Yekhanurov pledged to do all he could to prevent any impact on the gas deal with Russia, the battle over which briefly disrupted supplies to major European customers at the start of the year.

The resolution passed by the parliament had no word on the fate of the contract, but analysts said they doubted it would affect it for the moment.

A Yushchenko spokeswoman said the president planned to challenge the vote in Ukraine's Constitutional Court.

However, the court is currently paralyzed by not having its full complement of judges because the parliament has blocked Yushchenko's nominees.

It is the latest blow to Yushchenko, who has spent his first year in office battling poor economic growth and corruption scandals.

Bankers said they expected the latest political instability would push down the hryvna in trading on Wednesday.

Officials said a new government could emerge only after the poll.

"The absurdity of the situation is that neither the president nor the parliament will be able to form a new government until a new parliament is elected," Justice Minister Serhiy Golovaty told reporters after the vote.

A main driving force behind the no-confidence vote was former Prime Minister Yulia Tymoshenko.
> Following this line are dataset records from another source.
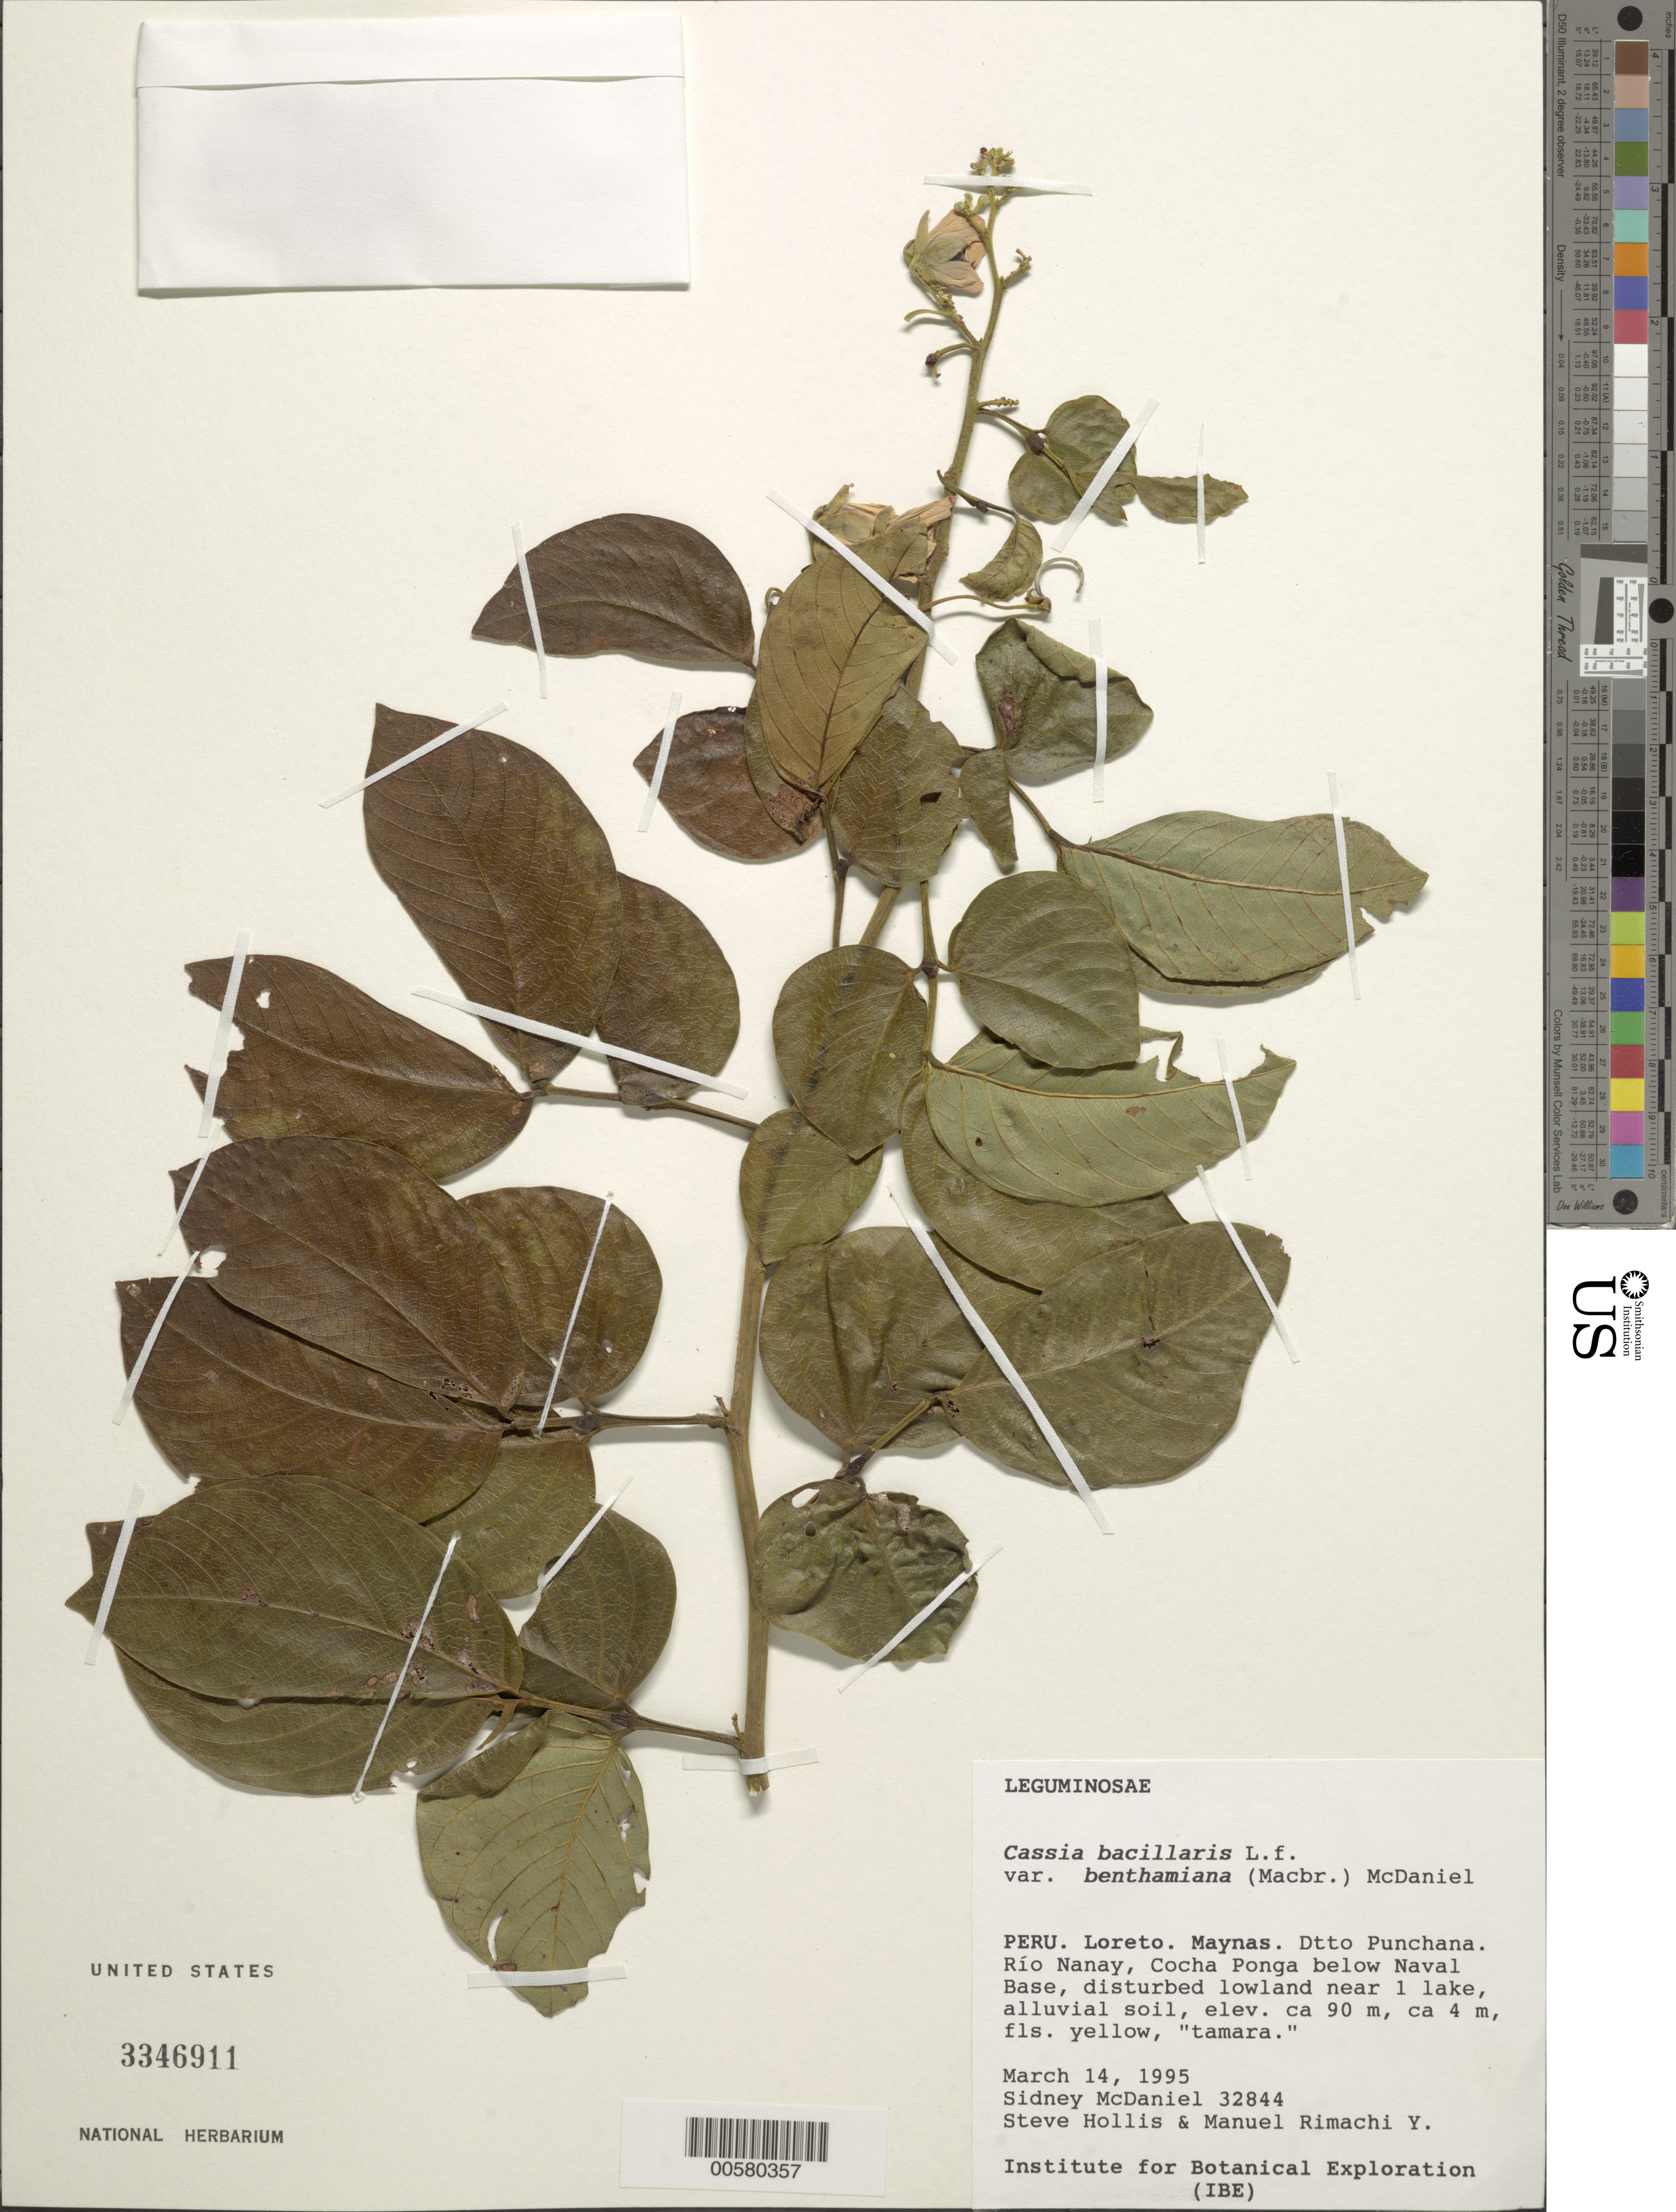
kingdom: Plantae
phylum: Tracheophyta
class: Magnoliopsida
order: Fabales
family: Fabaceae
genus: Senna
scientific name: Senna bacillaris var. benthamiana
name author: (J.F. Macbr.) H.S. Irwin & Barneby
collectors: S. T. McDaniel, M. Rimachi Y. & S. Hollis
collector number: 32844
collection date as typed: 14 Mar 1995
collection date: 1995-03-14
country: Peru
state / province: Loreto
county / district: Maynas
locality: Punchana, rio nanay, cocha ponga below naval base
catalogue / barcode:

She was sacked by Yushchenko last September after the partnership that swept them to power in the Orange Revolution turned sour amid accusations of corruption.

Tymoshenko will run against Yushchenko's allies in the March polls, and she has seized every opportunity to criticize the government of Yekhanurov, the technocrat who replaced her.

In the vote, which required a simple majority, she joined forces with opposition parties representing the pro-Moscow administration that was ousted at the end of 2004.

Tymoshenko has vowed to fight the gas deal, signed by Moscow and Kiev on Jan. 4. It was her leaking of what her web site claimed was the contract details that fueled parliamentary anger over the deal. She alleges that what was hailed as a five-year deal was in fact only for six months.

Ukrainian and Russian officials have not commented on the allegations.

 Ukraine's sovereign bonds slumped Tuesday after the parliament sacked Yekhanurov's government. However, traders and analysts said the market reaction was indicative of a wait-and-see attitude, with requisite price weakness, but not panic selling.

"There is a lot of uncertainty about the details of the gas deal. Investors are still holding off until it is clear how much Ukraine will have to pay in future," said Zaolt Papp at ABN Amro in London.

 Ukraine's key stock index had its biggest decline in seven months following the vote Tuesday, Bloomberg reported. Chemical producer Concern Stirol and pipemaker VAT Nyzhnodniprovsky Truboprokatny Zavod led the slide.

The PFTS Index fell 2.1 percent to 345.55 at the close of trading in Kiev, the biggest drop since June 17.